» **Stated task**
Count the lines in the records below that contain the string "date", matching case exactly. Reply with the number alone.
# Start of Input rows
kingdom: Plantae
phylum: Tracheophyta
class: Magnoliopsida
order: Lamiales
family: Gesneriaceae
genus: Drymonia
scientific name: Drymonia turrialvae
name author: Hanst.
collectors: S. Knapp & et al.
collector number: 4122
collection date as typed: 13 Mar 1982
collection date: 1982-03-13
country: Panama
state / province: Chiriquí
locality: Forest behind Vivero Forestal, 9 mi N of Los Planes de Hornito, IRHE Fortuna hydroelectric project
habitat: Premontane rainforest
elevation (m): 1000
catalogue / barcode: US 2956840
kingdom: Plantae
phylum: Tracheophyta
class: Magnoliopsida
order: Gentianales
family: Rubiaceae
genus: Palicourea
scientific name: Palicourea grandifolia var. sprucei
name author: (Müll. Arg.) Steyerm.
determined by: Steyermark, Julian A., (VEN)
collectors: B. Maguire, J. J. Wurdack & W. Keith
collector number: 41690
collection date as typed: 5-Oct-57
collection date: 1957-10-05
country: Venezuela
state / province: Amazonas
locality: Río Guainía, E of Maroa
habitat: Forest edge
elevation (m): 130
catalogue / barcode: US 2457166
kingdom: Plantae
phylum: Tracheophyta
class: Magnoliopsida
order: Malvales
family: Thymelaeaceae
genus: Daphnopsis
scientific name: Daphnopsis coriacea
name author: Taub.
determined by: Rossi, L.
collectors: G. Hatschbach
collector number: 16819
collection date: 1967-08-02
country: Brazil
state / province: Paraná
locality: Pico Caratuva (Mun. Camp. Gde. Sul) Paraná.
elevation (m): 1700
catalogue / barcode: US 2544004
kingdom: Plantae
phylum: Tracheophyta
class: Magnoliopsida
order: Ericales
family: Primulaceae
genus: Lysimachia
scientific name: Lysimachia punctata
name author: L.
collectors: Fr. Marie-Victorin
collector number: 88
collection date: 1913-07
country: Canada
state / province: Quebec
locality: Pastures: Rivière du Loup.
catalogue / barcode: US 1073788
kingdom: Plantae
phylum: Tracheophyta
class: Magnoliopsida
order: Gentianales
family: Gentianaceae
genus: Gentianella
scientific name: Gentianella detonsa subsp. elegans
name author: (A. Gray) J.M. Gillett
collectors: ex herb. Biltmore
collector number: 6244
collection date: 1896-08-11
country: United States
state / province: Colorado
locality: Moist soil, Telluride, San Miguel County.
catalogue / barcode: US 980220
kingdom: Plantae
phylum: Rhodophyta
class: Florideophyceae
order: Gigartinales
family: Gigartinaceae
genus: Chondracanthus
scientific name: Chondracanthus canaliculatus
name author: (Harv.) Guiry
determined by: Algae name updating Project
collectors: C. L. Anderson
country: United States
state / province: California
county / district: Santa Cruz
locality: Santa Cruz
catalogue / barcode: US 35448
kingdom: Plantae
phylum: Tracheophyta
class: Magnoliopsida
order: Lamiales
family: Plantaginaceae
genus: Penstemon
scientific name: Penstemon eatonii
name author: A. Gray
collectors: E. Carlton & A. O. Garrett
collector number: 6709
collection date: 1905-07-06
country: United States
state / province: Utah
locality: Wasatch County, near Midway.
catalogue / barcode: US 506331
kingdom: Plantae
# End of Input rows
» **Output for this task**
8